Winning the military conflict per se was sufficient to ensure electoral victories in the provincial council elections but it also resulted even in dyed-in-the-green UNP supporters voting for Rajapakse because of the tremendous national revulsion these comments generated.

No people in any country will like to be dictated to on a vital issue that can decide the fate of a nation and that is what happened with almost the entire West lining up and demanding a ceasefire that would have been a virtual reprieve for Velupillai Pirapaharan who now appears to be on his last legs.

Once before in 1985, President J.R. Jayewardene had the LTTE on the run in the Vadamarachchi Operation. Direct Indian military intervention saved the terrorists. Chandrika Kumaratunga defied Sinhala opinion and negotiated only to miss being assassinated by a hair’s breadth. President Premadasa negotiated and even supplied armaments to fight the Indians and ended up being blown to bits at Armour Street.

Ranil Wickremesinghe had six rounds of negotiations backed by Western powers only to have the agreement reached rejected and soon after being betrayed by Pirapaharan who ensured Wickremesinghe’s defeat by announcing a fatwa on Tamils not to cast their votes at the presidential election.

The success of Rajapakse, the grassroots level politician, has been due to not being swayed or pressurised by the ‘international community’ and going directly for the jugular of the Tigers.

Perfidy

He is now sitting pretty on the political firmament for telling powerful world leaders: ‘Go fly a kite’ (as we Sri Lankans say) instead of succumbing to their pressures.

An intriguing issue that needs to be probed is: Why the British, even at this late moment are attempting to salvage the LTTE and save Pirapaharan?
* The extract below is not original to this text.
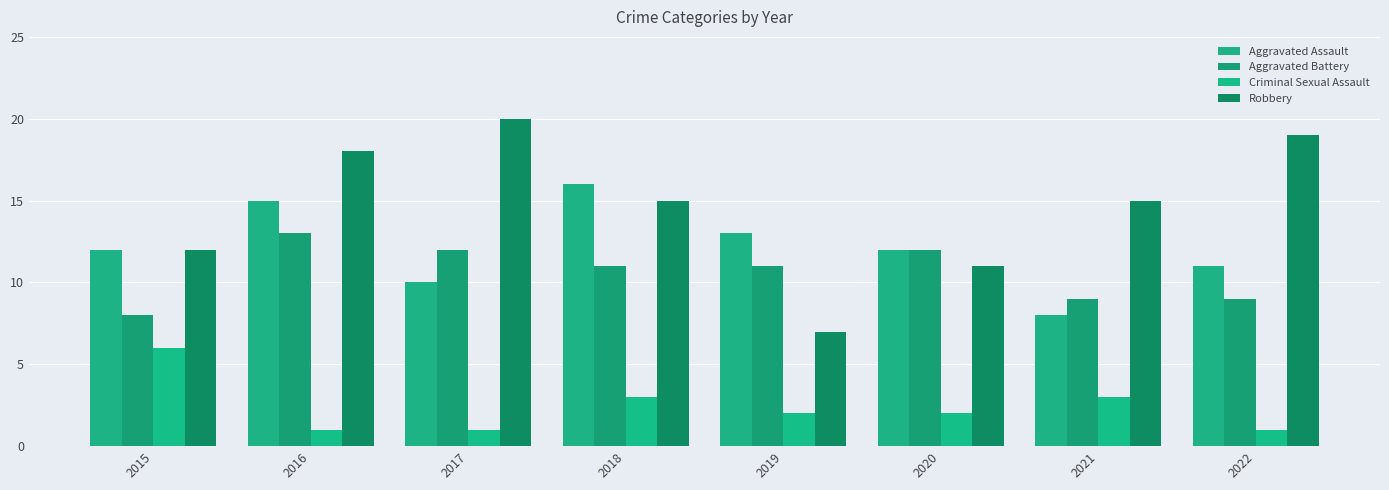

What is the minimum value shown in the chart?

1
True, David Milliband at a press conference in Colombo last week had declared that the ‘international community has been calling for a ceasefire not to save Pirapaharan but to allow civilians to leave, for a long term peace in Sri Lanka.’
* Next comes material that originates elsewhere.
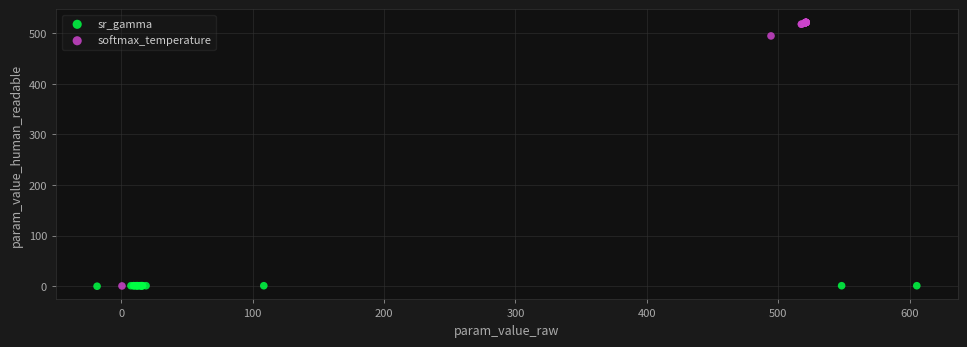

Which series contains the highest Y value?

softmax_temperature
There are some direct queries that need answers to this statement:

 (1) Since Western countries want negotiations after the ceasefire with whom is the government to negotiate? Velupillai Pirapaharan? Wouldn’t that be tantamount to saving the terrorist leader for negotiations?

(2) In a recent court case in Britain, it was reported that a former British Minister Clair Short had said that while the ceasefire was on (during Ranil Wickremesinghe’s premiership) Britain had given thousands of dollars to the LTTE and that Britain’s spy agency the MI5 has been in direct contact with the LTTE leader in Britain.
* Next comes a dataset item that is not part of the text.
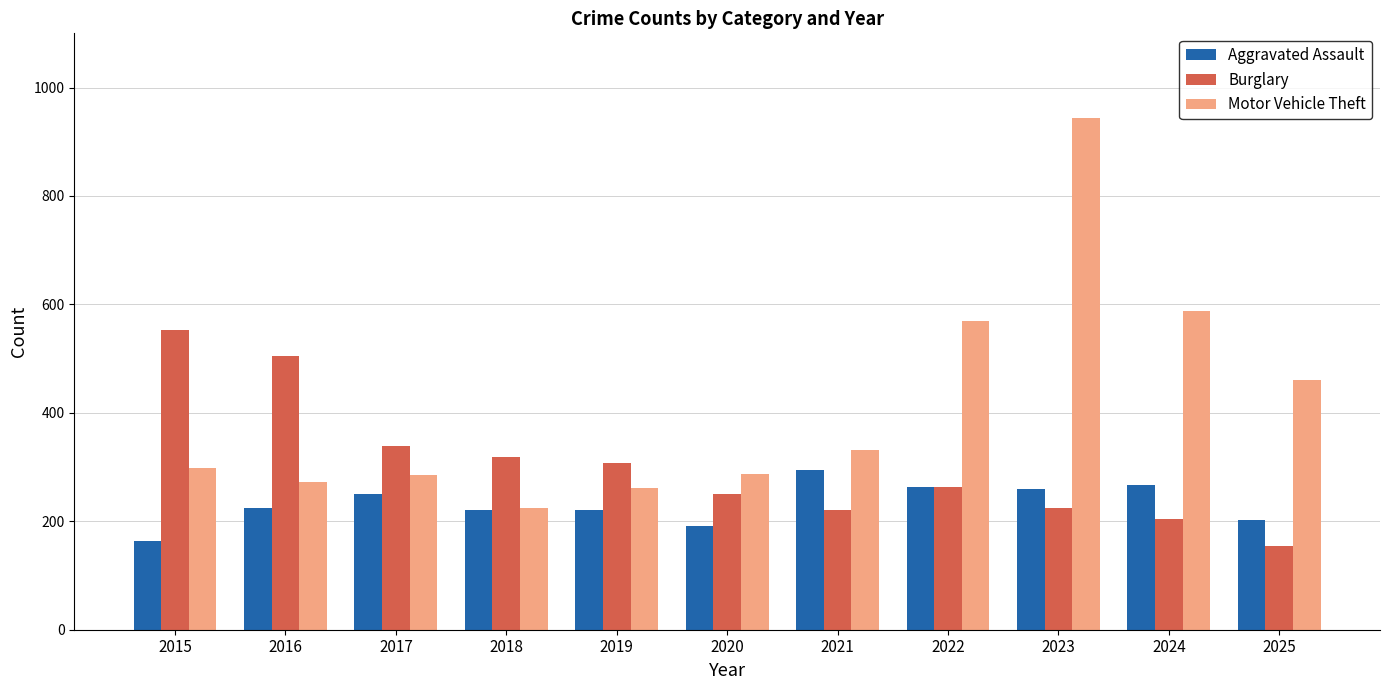

How many bars are there in total?

33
Thus, was the British proscription of the LTTE a mere fig leaf to project its anti-terrorist stance? 

(3) Is the British Labour Party’s support for terrorists a desperate move to garner Tamil votes which have proliferated in many British constituencies?

It does seem that the once revered and respected British democracy has now descended to the level of Tamil Nadu politics where a few political extremists can threaten to sway foreign policy for racist interests.

A quotation attributed to the late Dr. Colvin R. de Silva is apt in this instance. ‘The sun never set on the British Empire because God did not trust them in the dark.’
-Sri Lanka Guardian
Rohan said...

An excellent analysis from some who seems to have an in-depth knowledge of the Sri Lankan conflict.